All that strongarming works, too: Soft gives up a name, and it’s Chick’s. So Dad got what he wanted. And now they’re going after him.
Which is when we get our second reveal.
The first reveal is that Billy Morgan, the drunk broker who finagles Joan’s address, is in fact an undercover cop, Danny McGann. The second reveal is that our poor put-upon hero is in fact a cold-blooded cop killer. Dad was right: Chick actually runs the gang; Buck is a flunky. When Chick discovers that Soft Malone has been pinched, he looks for a respectable citizen who might “verify” that Chick phoned him at 10 PM from the National Theater on the night of the killing. Guess who he chooses? Billy Morgan, boy broker.
All of that is kind of fun. Everything is the opposite of what it seemed in the first half:
- Put-upon hero is ruthless killer
- Drunk lech is hero cop
- Soft-voiced cop is tough hero
- Outspoken woman is absolute idiot
Yes, that means the movie's hero, Tommy, also threatened to kill a witness in cold blood. But I guess you can’t have everything.
What cowards these criminals be
My favorite character is Daisy. She’s a smart cookie who’s stuck with Buck, a dull lump, and she gets off some of the best lines. After everything goes awry, he tells her to pack a suitcase, she balks, and he pushes her head-first into a door. (Makes a grapefruit-to-the-face seem loving.) Shortly thereafter, Chick arrives, sees Joan on the phone (unknowingly alerting the cops to their whereabouts), and starts yelling at Buck.
Chick: What do you mean letting her use that phone? I oughta break your neck.
Daisy: Oh please. Don’t talk about it. Do it.
As revolutionary as the movie seems early on, with Joan’s diatribe against coppers, it winds up at the other, more predictable extreme, with Tommy not only catching Chick but taunting him into proving what a coward he is. That said, Chick’s death is handled well. He escapes to the rooftop, jumps to another building, barely makes it, then loses his balance and falls silently to his death. I flashed on Roth’s death in Norman Mailer’s “The Naked and the Dead.”

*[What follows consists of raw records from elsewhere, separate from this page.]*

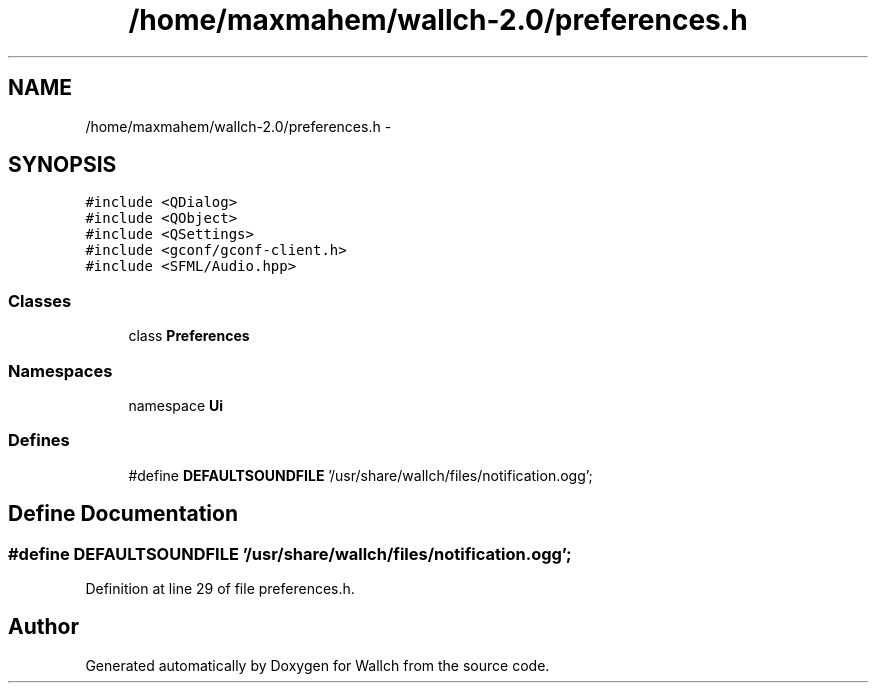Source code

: .TH "/home/maxmahem/wallch-2.0/preferences.h" 3 "Wed Aug 31 2011" "Version 2.1" "Wallch" \" -*- nroff -*-
.ad l
.nh
.SH NAME
/home/maxmahem/wallch-2.0/preferences.h \- 
.SH SYNOPSIS
.br
.PP
\fC#include <QDialog>\fP
.br
\fC#include <QObject>\fP
.br
\fC#include <QSettings>\fP
.br
\fC#include <gconf/gconf-client.h>\fP
.br
\fC#include <SFML/Audio.hpp>\fP
.br

.SS "Classes"

.in +1c
.ti -1c
.RI "class \fBPreferences\fP"
.br
.in -1c
.SS "Namespaces"

.in +1c
.ti -1c
.RI "namespace \fBUi\fP"
.br
.in -1c
.SS "Defines"

.in +1c
.ti -1c
.RI "#define \fBDEFAULTSOUNDFILE\fP   '/usr/share/wallch/files/notification.ogg';"
.br
.in -1c
.SH "Define Documentation"
.PP 
.SS "#define DEFAULTSOUNDFILE   '/usr/share/wallch/files/notification.ogg';"
.PP
Definition at line 29 of file preferences.h.
.SH "Author"
.PP 
Generated automatically by Doxygen for Wallch from the source code.
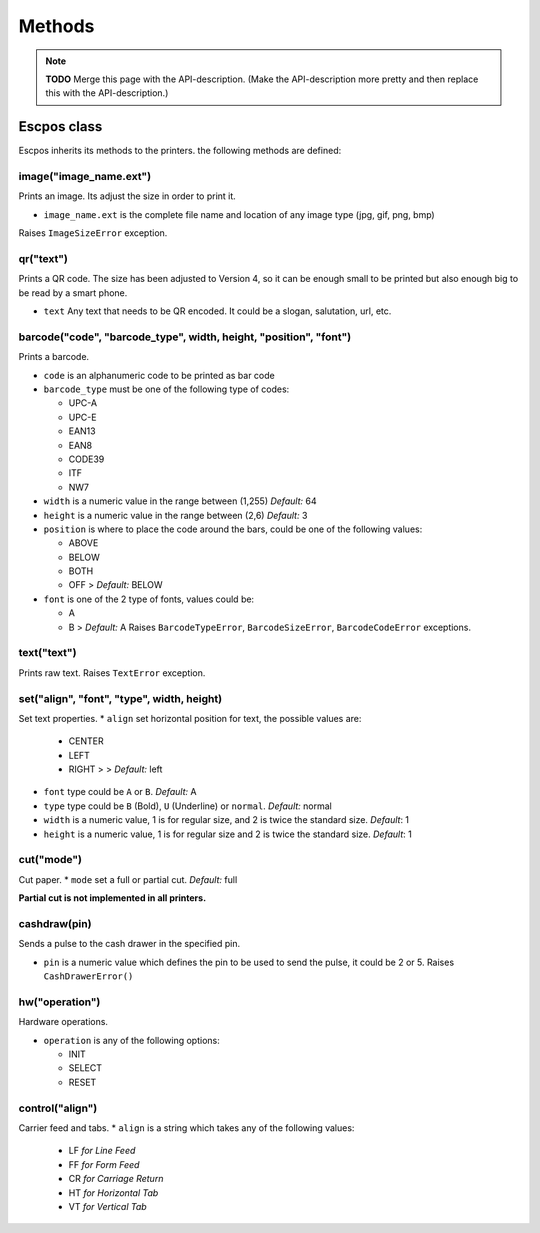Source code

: *******
Methods
*******

.. note:: **TODO** Merge this page with the API-description. (Make the API-description more pretty and then
          replace this with the API-description.)

Escpos class
------------

Escpos inherits its methods to the printers. the following methods are
defined:

image("image\_name.ext")
^^^^^^^^^^^^^^^^^^^^^^^^

Prints an image. Its adjust the size in order to print it.

* ``image_name.ext`` is the complete file name and location of any image type (jpg, gif, png, bmp)

Raises ``ImageSizeError`` exception.

qr("text")
^^^^^^^^^^

Prints a QR code. The size has been adjusted to Version 4, so it can be
enough small to be printed but also enough big to be read by a smart
phone.

* ``text`` Any text that needs to be QR encoded. It could be a slogan,
  salutation, url, etc.

barcode("code", "barcode\_type", width, height, "position", "font")
^^^^^^^^^^^^^^^^^^^^^^^^^^^^^^^^^^^^^^^^^^^^^^^^^^^^^^^^^^^^^^^^^^^

Prints a barcode.

* ``code`` is an alphanumeric code to be printed as bar code
* ``barcode_type`` must be one of the following type of codes:
   
  * UPC-A
  * UPC-E
  * EAN13
  * EAN8
  * CODE39
  * ITF
  * NW7
   
* ``width`` is a numeric value in the range between (1,255) *Default:* 64
* ``height`` is a numeric value in the range between (2,6) *Default:* 3
* ``position`` is where to place the code around the bars, could be one of the following values:
  
  * ABOVE
  * BELOW
  * BOTH
  * OFF > *Default:* BELOW
   
* ``font`` is one of the 2 type of fonts, values could be:
  
  * A
  * B > *Default:* A Raises ``BarcodeTypeError``, ``BarcodeSizeError``, ``BarcodeCodeError`` exceptions.
    
text("text")
^^^^^^^^^^^^

Prints raw text. Raises ``TextError`` exception.

set("align", "font", "type", width, height)
^^^^^^^^^^^^^^^^^^^^^^^^^^^^^^^^^^^^^^^^^^^

Set text properties.
* ``align`` set horizontal position for text, the possible values are:
   
  * CENTER
  * LEFT
  * RIGHT > > *Default:* left
   
* ``font`` type could be ``A`` or ``B``. *Default:* A
* ``type`` type could be ``B`` (Bold), ``U`` (Underline) or ``normal``. *Default:* normal
* ``width`` is a numeric value, 1 is for regular size, and 2 is twice the standard size. *Default*: 1
* ``height`` is a numeric value, 1 is for regular size and 2 is twice the standard size. *Default*: 1

cut("mode")
^^^^^^^^^^^

Cut paper.
* ``mode`` set a full or partial cut. *Default:* full

**Partial cut is not implemented in all printers.**

cashdraw(pin)
^^^^^^^^^^^^^

Sends a pulse to the cash drawer in the specified pin.

* ``pin`` is a numeric value which defines the pin to be used to send the pulse, it could be 2 or 5. Raises ``CashDrawerError()``

hw("operation")
^^^^^^^^^^^^^^^

Hardware operations.

* ``operation`` is any of the following options:
    
  * INIT
  * SELECT
  * RESET

control("align")
^^^^^^^^^^^^^^^^

Carrier feed and tabs.
* ``align`` is a string which takes any of the following values:
  
  * LF *for Line Feed*
  * FF *for Form Feed*
  * CR *for Carriage Return*
  * HT *for Horizontal Tab*
  * VT *for Vertical Tab*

It’s not a bad little movie, totally undeserving of its current 5.7 IMDb rating. Don’t think Morris deserved his Oscar nom, but I guess the mid-movie switcheroo impressed early Academy voters. Set design is crazy fun: those art-deco doors of early talkies, along with almost Dali-esque wallpaper.
Director Roland West is probably best known today for being a suspect in the 1935 death of Thelma Todd, his one-time lover and business partner (of Thelma Todd’s Sidewalk Café), whose body was found in West’s garage in a still-running Packard convertible. He directed several good Lon Chaney movies in the silent era, and obviously made the transition to talkies well enough, so I’m not sure what happened to him. His last film, as director or producer, was “Corsair” in 1931, starring Chester Morris and Thelma Todd. He also has several ur-superhero connections. His 1926 silent film, “The Bat,” was part of the inspiration for Batman, while West later married Lola Lane, one of the Lane sisters (“Four Daughters,” “Four Wives”), whose name, yes, helped inspire Jerry Siegel’s Daily Planet reporter.
West died in 1952, age 65. In his obit, “Alibi” is called “one of the greatest hits in motion picture history.” It wasn't, then or now, but it's better than 5.7.